Ma la realtà. La realtà è che un giorno sono salito su una nave spaziale, proprio così, una nave spaziale con gli oblò e tutto. Sono stato via per un po’. E nel posto dove sono andato l’umanità era solo una delle infinite variabili, e così il tempo, e così la logica, per non parlare della normalità. E della morte.
Ho imparato che il tempo va avanti, ma poi torna indietro. Che se ti concentri su quello che sei in questo momento in cui parli e in cui vivi, fai l’errore più grave: sei qualcuno in ogni momento e i momenti continuano a esistere, sparsi in diversi punti della linea del tempo. Per cui tu non sei uno, ma tanti. Sulla linea del tempo, se impari, ci viaggi coi pattini.
A me hanno insegnato e così ci ho viaggiato, e non sai quante volte sono stato bambino e poi vecchio e poi morto; e sono stato bambini quando ero stato già grande e poi ho visto la terra dallo spazio, e ho visto il vuoto più nero e la solitudine più immensa, dall’oblò.
Sono stato morto e poi ho vissuto sapendo già quello che mi sarei perso. Dal cappello a cilindro ho tirato fuori favole e assurdità, ma non ero io: erano tutti quei mondi, e tutte quelle vite, e tutte quelle stelle, dall’oblò.

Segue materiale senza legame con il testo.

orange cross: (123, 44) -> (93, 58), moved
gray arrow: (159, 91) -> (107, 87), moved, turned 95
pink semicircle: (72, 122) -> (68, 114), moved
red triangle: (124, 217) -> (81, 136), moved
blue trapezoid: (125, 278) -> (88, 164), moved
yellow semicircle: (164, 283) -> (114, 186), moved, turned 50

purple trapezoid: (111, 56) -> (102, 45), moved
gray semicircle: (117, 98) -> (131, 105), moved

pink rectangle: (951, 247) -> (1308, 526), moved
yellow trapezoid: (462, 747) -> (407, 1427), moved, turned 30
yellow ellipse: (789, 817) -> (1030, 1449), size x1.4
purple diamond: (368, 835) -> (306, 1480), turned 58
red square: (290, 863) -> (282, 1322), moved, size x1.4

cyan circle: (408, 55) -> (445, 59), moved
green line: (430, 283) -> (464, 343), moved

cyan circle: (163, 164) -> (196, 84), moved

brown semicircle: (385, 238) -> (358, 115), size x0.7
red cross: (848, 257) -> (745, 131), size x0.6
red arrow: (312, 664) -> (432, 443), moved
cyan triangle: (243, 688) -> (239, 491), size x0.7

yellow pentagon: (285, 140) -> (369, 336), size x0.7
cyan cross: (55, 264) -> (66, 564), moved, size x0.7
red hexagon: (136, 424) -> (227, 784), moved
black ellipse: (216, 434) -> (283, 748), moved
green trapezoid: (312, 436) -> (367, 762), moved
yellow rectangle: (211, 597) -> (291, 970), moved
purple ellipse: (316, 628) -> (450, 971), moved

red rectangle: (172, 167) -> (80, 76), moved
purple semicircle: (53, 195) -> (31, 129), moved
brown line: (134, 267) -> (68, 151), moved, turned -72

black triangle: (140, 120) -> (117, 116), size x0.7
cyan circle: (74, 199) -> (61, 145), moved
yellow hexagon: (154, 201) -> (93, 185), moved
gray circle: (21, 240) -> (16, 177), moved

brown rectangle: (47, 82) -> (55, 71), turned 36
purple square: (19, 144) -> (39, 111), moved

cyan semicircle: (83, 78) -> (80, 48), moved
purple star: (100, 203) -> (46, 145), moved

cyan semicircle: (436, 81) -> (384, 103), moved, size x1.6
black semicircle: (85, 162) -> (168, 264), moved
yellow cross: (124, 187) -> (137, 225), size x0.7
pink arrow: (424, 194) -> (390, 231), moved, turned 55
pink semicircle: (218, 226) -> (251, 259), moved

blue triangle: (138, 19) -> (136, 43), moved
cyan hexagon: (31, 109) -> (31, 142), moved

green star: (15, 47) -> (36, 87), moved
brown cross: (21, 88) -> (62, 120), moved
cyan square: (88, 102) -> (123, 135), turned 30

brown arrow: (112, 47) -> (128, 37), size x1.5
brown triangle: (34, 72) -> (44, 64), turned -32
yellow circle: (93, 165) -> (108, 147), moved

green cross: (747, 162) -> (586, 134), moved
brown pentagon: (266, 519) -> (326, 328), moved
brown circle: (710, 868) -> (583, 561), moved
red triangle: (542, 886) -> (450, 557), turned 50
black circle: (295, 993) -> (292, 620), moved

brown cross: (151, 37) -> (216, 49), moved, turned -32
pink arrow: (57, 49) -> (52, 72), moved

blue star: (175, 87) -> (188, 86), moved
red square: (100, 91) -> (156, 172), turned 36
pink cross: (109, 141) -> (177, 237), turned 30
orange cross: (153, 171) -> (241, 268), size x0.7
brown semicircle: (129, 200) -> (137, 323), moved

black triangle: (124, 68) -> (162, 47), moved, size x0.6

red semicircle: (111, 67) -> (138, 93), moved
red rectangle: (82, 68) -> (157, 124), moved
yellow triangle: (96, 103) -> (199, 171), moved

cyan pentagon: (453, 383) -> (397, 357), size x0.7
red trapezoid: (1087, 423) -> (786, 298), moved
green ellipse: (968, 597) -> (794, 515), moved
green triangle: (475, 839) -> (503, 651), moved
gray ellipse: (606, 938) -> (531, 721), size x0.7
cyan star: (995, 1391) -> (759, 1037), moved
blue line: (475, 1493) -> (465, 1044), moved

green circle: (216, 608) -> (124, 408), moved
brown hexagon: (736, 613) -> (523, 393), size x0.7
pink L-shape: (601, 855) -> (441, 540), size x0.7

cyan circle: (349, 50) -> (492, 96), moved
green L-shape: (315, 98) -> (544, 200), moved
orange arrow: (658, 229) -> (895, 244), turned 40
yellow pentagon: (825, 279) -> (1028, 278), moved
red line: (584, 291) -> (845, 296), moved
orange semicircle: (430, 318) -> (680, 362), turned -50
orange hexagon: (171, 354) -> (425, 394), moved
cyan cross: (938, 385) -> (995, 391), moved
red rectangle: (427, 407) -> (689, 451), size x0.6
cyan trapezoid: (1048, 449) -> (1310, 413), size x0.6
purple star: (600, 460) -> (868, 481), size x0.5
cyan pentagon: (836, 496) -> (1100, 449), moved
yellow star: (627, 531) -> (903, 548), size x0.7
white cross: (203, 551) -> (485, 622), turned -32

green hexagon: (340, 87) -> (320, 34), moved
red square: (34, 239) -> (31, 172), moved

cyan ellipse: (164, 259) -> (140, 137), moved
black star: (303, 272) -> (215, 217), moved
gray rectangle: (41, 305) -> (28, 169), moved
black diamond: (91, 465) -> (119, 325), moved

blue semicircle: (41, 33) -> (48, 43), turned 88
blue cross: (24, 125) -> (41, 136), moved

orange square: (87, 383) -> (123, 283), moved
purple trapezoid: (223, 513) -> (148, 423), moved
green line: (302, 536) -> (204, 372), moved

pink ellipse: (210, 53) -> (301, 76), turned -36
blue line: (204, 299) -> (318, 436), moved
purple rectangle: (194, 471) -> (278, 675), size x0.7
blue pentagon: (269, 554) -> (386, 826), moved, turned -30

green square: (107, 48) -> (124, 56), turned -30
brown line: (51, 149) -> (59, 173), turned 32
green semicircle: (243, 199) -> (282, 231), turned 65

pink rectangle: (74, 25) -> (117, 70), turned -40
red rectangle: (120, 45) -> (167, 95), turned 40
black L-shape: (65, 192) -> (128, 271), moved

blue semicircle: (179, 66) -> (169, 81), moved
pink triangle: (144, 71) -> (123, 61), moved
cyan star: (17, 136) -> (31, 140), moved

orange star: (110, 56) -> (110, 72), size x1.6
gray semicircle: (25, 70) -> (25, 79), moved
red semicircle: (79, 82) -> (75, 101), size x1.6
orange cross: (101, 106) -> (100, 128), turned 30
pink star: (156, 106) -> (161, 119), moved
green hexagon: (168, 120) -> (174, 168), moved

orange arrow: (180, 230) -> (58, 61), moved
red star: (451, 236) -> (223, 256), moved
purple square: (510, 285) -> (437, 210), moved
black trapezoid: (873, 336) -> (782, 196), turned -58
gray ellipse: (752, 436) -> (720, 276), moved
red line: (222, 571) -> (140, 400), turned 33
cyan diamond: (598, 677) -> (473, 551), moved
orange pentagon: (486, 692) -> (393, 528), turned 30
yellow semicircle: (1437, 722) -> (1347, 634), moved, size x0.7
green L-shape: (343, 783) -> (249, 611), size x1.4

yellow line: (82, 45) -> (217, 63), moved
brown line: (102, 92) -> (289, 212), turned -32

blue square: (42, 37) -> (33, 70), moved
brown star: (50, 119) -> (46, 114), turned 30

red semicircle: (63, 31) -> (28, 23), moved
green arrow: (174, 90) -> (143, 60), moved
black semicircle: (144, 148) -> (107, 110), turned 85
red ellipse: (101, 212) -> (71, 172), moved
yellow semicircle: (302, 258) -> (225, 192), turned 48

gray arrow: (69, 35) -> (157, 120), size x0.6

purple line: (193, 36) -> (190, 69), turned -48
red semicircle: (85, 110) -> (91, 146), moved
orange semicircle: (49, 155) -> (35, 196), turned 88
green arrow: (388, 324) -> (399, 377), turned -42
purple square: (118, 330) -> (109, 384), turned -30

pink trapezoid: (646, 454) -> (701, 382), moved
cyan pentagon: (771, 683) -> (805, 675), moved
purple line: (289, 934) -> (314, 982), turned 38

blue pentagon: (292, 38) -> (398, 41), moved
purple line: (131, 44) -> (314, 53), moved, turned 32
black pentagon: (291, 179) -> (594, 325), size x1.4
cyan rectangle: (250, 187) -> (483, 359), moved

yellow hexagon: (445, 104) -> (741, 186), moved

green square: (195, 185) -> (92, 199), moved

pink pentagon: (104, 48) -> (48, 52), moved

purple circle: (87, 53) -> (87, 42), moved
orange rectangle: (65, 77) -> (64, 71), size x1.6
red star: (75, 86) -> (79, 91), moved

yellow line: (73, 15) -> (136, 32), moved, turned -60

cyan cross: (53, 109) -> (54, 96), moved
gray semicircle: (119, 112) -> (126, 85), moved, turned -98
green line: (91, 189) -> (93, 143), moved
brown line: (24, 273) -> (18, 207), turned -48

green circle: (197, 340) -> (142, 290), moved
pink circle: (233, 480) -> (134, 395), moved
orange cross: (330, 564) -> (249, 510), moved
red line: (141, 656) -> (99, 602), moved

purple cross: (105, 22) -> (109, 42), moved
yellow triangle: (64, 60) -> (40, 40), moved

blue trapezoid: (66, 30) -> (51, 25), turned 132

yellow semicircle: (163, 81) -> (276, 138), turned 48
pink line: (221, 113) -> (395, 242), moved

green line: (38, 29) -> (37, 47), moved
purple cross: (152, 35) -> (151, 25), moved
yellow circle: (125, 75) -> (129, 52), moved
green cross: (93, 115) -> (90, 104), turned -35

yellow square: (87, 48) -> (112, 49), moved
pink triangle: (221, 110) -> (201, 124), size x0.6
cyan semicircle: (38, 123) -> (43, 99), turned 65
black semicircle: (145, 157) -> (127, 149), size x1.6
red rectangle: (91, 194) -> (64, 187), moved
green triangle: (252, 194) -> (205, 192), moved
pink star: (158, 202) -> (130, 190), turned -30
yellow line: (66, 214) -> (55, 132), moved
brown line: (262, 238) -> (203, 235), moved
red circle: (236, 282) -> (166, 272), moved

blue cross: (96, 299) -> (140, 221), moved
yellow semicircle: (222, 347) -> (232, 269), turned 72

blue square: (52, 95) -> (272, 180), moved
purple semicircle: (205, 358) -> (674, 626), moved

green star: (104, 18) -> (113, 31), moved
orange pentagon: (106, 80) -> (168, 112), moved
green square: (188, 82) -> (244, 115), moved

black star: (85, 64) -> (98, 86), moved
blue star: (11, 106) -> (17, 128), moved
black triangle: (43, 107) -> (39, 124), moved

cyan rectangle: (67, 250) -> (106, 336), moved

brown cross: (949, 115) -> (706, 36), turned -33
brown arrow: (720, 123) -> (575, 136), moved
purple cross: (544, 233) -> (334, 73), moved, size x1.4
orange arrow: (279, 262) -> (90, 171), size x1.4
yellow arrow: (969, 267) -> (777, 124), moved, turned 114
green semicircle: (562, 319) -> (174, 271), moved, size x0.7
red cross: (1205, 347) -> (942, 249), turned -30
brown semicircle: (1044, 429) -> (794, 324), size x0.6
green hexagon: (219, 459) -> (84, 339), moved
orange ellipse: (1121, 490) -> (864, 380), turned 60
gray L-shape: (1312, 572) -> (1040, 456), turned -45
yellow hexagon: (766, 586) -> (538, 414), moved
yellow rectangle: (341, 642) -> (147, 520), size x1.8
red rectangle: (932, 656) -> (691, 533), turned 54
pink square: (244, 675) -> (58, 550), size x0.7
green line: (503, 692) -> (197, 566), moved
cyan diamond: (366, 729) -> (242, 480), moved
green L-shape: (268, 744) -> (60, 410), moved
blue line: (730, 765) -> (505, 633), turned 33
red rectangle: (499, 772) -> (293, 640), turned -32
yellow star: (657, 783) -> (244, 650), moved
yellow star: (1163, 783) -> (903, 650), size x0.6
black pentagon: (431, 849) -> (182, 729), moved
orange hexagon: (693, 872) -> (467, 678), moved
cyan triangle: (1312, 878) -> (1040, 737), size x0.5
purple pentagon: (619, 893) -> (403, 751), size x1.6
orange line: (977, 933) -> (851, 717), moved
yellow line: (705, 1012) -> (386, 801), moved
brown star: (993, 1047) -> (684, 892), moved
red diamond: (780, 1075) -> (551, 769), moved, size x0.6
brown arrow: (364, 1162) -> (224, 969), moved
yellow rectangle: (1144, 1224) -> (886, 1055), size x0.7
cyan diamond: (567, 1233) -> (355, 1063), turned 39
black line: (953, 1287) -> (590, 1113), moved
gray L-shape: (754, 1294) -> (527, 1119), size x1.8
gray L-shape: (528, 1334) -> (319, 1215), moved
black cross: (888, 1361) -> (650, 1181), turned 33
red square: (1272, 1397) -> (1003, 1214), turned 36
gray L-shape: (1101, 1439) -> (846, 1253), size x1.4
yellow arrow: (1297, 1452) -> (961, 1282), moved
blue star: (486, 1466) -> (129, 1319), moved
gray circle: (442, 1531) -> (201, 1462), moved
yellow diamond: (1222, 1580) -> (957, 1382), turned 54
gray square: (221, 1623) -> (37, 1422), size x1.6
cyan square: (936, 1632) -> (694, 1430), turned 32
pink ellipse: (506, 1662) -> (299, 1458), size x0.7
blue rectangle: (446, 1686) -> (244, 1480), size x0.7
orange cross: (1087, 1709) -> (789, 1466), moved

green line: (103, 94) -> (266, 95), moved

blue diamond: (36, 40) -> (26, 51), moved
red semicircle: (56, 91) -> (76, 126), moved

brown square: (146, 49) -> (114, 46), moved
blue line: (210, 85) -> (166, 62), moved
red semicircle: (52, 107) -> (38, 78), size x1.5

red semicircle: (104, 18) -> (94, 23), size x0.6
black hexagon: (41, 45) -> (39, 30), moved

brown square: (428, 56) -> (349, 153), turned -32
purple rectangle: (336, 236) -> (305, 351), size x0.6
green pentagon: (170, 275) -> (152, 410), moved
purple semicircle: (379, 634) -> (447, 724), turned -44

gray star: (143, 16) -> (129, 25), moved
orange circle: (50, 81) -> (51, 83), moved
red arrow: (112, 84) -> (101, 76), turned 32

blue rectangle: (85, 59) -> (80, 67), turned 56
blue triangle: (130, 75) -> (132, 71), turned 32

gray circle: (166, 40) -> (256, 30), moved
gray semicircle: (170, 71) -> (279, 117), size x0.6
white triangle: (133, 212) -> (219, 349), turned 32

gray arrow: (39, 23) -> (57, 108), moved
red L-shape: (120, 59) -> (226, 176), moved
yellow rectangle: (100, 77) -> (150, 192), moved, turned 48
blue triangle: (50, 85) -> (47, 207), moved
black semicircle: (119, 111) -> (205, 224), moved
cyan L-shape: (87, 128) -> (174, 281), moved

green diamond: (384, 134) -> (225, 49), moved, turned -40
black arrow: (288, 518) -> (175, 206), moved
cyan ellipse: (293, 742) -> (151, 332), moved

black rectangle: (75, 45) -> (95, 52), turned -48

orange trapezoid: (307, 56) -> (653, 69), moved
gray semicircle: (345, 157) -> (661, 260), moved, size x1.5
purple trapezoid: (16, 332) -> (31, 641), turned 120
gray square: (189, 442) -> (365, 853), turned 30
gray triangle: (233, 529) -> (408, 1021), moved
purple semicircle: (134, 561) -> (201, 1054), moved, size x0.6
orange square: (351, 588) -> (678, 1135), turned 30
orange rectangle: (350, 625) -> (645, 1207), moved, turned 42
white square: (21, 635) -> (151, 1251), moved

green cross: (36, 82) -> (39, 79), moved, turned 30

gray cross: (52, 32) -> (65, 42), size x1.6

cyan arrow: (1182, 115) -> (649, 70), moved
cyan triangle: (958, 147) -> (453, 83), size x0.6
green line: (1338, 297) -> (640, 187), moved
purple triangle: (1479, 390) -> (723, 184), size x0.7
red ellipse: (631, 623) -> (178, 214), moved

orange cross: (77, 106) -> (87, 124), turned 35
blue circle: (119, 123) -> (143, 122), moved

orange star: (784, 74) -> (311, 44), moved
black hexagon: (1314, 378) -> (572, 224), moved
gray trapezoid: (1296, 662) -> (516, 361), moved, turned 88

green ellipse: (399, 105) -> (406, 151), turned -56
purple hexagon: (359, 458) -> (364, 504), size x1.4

Sono morto il 2 giugno del 1981.
Mi chiamo Rino.
Senza titolo di Mucio
Prima di finire a fare il giudice delle sfide di scrittura ai bar di Pastena, disciplina olimpica dal 1972 Giochi di Torrione Alto, la mia vita è stata piena di accadimenti, fatti tragici ed altri meno. Tutto possiamo dire che cominci nel 1969 quando il primo uomo mise piede sulla luna, l’inizio di un’epoca di sogni e di speranza per l’umanità. Quando nacqui l’eco di tale evento non si era ancora placato e i miei primi anni furono all’insegna delle letture di romanzi d’avventura, maldestri tentativi di colare e album da disegno riempiti di paesaggi lunari, marziani e disegni della terra vista dallo spazio. Durante gli anni del liceo conobbi alcuni di quelli che ancora oggi mi accompagnano, amici e fratelli allo stesso tempo. Prima di cominciare l’università decisi che volevo vedere il mondo, cominciai visitando parenti di altri continenti, conoscendo durante i viaggi altre persone, che poi andai a trovare, Caracas, Bangkok, il Qatar, la Nuova Zelanda, Maratea. Ho lavorato nel cinema, ho investito energie e tempo nella ristorazione e ho regalato sorrisi a chi ha avuto poco e niente dalla vita, come i francesi. E oggi sono qui a Pastena a giudicare deficienti che si cimentano in sfide di scrittura, non posso che guardarmi indietro e pensare che questa vita è proprio come l’avrei voluta.
Se solo in questo bar ci fosse della musica migliore.